In the first 45 minutes, the Rapids didn't look appreciably different from the team that was rooted to the bottom of the Western Conference last season. They couldn't break pressure, they couldn't possess they ball, and they weren't getting any holdup play.
But Colorado is where they are right now for a reason, and in the second half, they showed their metal. Pablo Mastroeni's team bounced back into the game, with space opening up for the likes of Pappa, Kevin Doyle, and Shkelzen Gashi.
It'd be Doyle who'd go closest — first hitting the crossbar on a header midway through the second half, and then turning and sending a shot skidding along the wet turf and onto the right post just four minutes from time. In between those chances, Jake Gleeson was at full-stretch to tip away a laser from Rapids captain Sam Cronin.
The Timbers, who seem to have a special relationship with posts around this time of the year. After 97 minutes, they had hung onto the game and their season — but not before Chara had also gotten himself banned for the Vancouver game with a yellow card and Diego Valeri had limped off injured.
It's also worth noting that Adi's miss on the second penalty and accompanying rebound could still bite the Timbers. Right now, Portland trails Sporting Kansas City for sixth place on a goal differential tiebreaker by a single goal.
But as ugly as this one was, the Timbers, at home, have been money this year. The pervading theory around the club is that they've underachieved on the road, which is true — but it's also probably true that they've overachieved at home.
All that's to say this: The Providence Park factor isn't imagined. Portland has only lost twice in its last 28 home games. It wasn't shut out once at home all season.
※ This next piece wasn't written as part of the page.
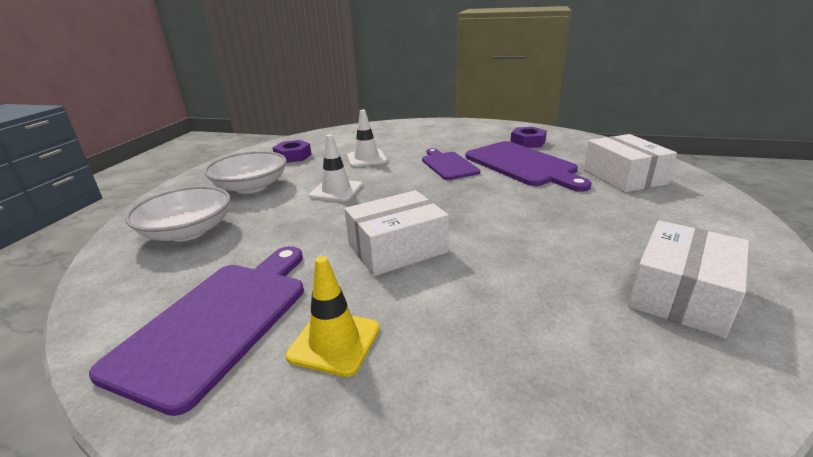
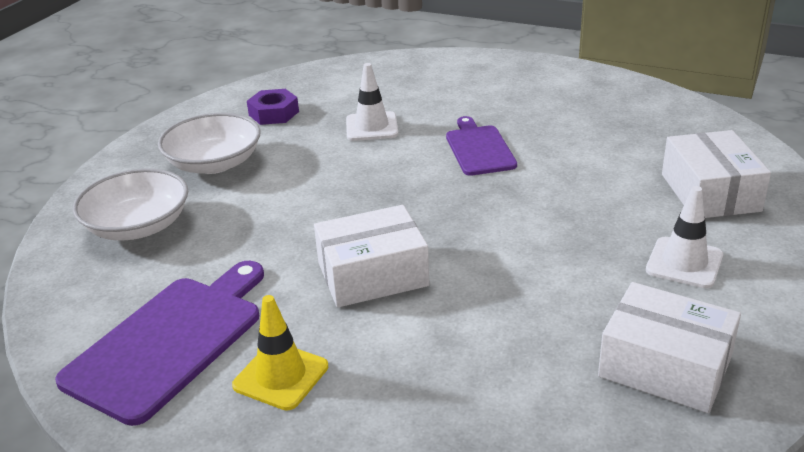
camera: 10 degrees right, 5 degrees up
(336, 191) = (320, 180): white traffic cone -> white traffic cone (684, 263)
(522, 165) = (581, 158): purple cutting board -> none
(527, 142) = (610, 114): purple nut -> none
(681, 294) = (665, 366): white box -> white box turned 75 degrees clockwise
So in many ways, the way this season has shaken out for the Timbers feels completely just. One road win — just one little road win — will be enough to make the playoffs. And if Portland can't get a single road win, their season will deservedly be over.
And here's the thing: With Chara suspended next week, and Ben Zemanski out with a collapsed lung, we very well might see Jack Jewsbury — inarguably one of his team's standout performers on Sunday — playing the single-pivot at 35 years old in the team's most important game of the season.
As a tribute to Jewsbury — who will be missed on the field just as much as he'll be missed off it — and Valeri, who is perhaps the single most deserving man ever to win the Timbers Army's Supporters Player of the Year award, Sunday was perfect.
Thanks in large part to those two, the Timbers are still alive — and at this stage of the season, as long as you're alive, you've got a shot.